Putusan tersebut dibacakan dalam sidang yang dipimpin Ketua Majelis Hakim Tiwik bersama dua hakim anggota sekitar Pukul 14.40 WIB.
“Menjatuhkan pidana penjara selama lima tahun kepada terdakwa Fandi Ramadhan,” kata Tiwik saat membacakan amar putusan di ruang sidang PN Batam.
Sebelum sidang pembacaan putusan dimulai, Fandi sempat menyampaikan permohonan kepada majelis hakim agar dibebaskan dari segala tuduhan yang dialamatkan kepadanya.
“Saya harap hakim dapat membebaskan saya, memulihkan kembali nama saya, dan memulihkan derajat nama keluarga saya,” kata Fandi di hadapan majelis hakim.
Dalam persidangan tersebut, majelis hakim terlebih dahulu membacakan pertimbangan hukum sebelum menjatuhkan putusan terhadap terdakwa.
Menanggapi vonis itu, kuasa hukum Fandi menyatakan masih mempertimbangkan langkah hukum selanjutnya. Sikap serupa juga disampaikan Jaksa Penuntut Umum (JPU), yang menyatakan masih pikir-pikir terhadap putusan majelis hakim.
Sebelumnya, dalam sidang agenda pembacaan tuntutan, JPU menuntut Fandi dengan pidana mati. Jaksa menilai terdakwa terbukti terlibat dalam perkara penyelundupan narkotika sebagaimana yang didakwakan.

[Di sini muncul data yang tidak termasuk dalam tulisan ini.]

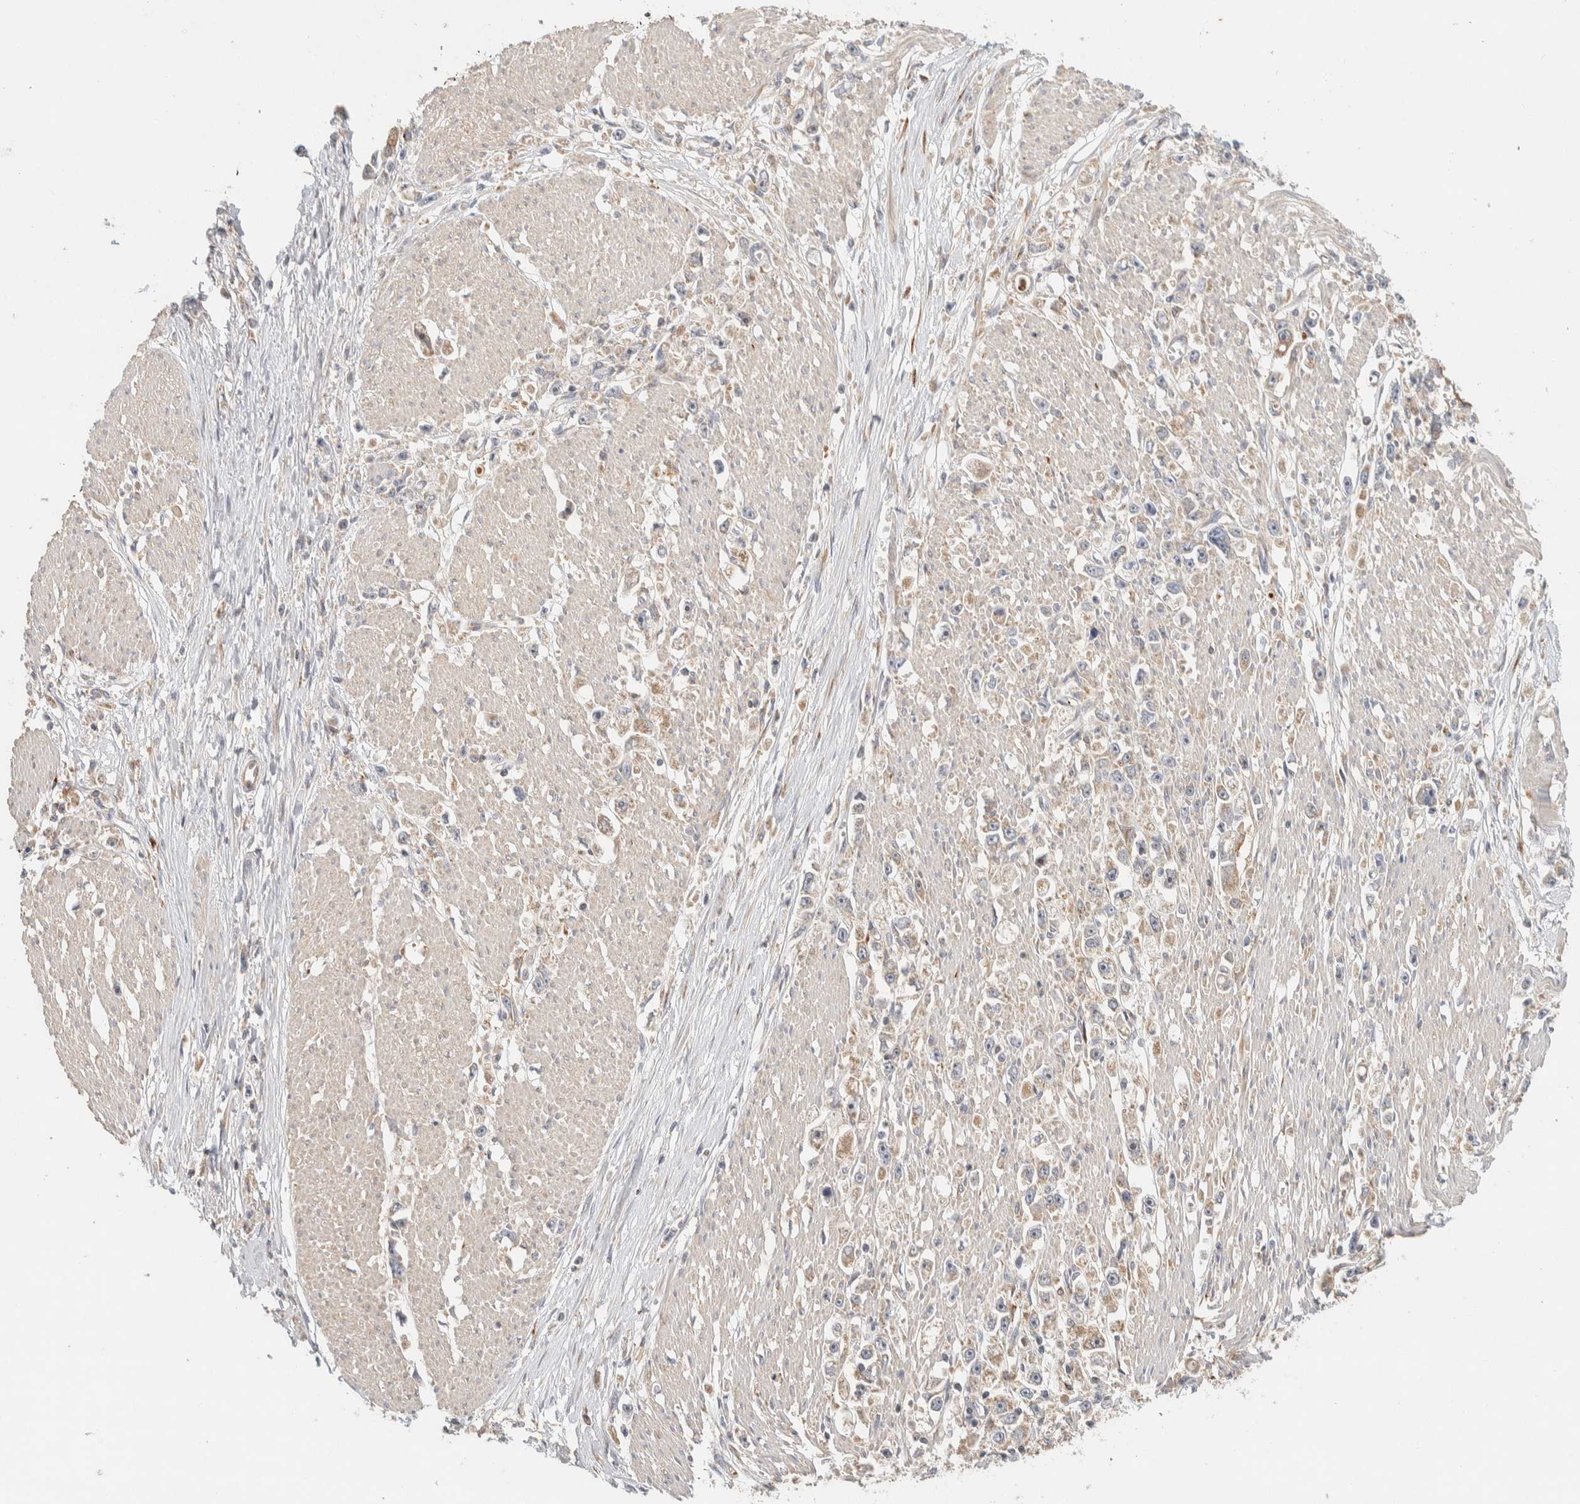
{"staining": {"intensity": "weak", "quantity": "25%-75%", "location": "cytoplasmic/membranous"}, "tissue": "stomach cancer", "cell_type": "Tumor cells", "image_type": "cancer", "snomed": [{"axis": "morphology", "description": "Adenocarcinoma, NOS"}, {"axis": "topography", "description": "Stomach"}], "caption": "Stomach cancer (adenocarcinoma) tissue demonstrates weak cytoplasmic/membranous staining in about 25%-75% of tumor cells", "gene": "KIF9", "patient": {"sex": "female", "age": 59}}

“Terdakwa Fandi Ramadhan dituntut dengan pidana mati, dengan perintah agar terdakwa tetap ditahan di rumah tahanan negara,” ujar JPU dalam sidang tuntutan.
Dalam perkara ini, Fandi didakwa melanggar Pasal 114 Ayat (2) juncto Pasal 132 Ayat (1) Undang-Undang Nomor 35 Tahun 2009 tentang Narkotika.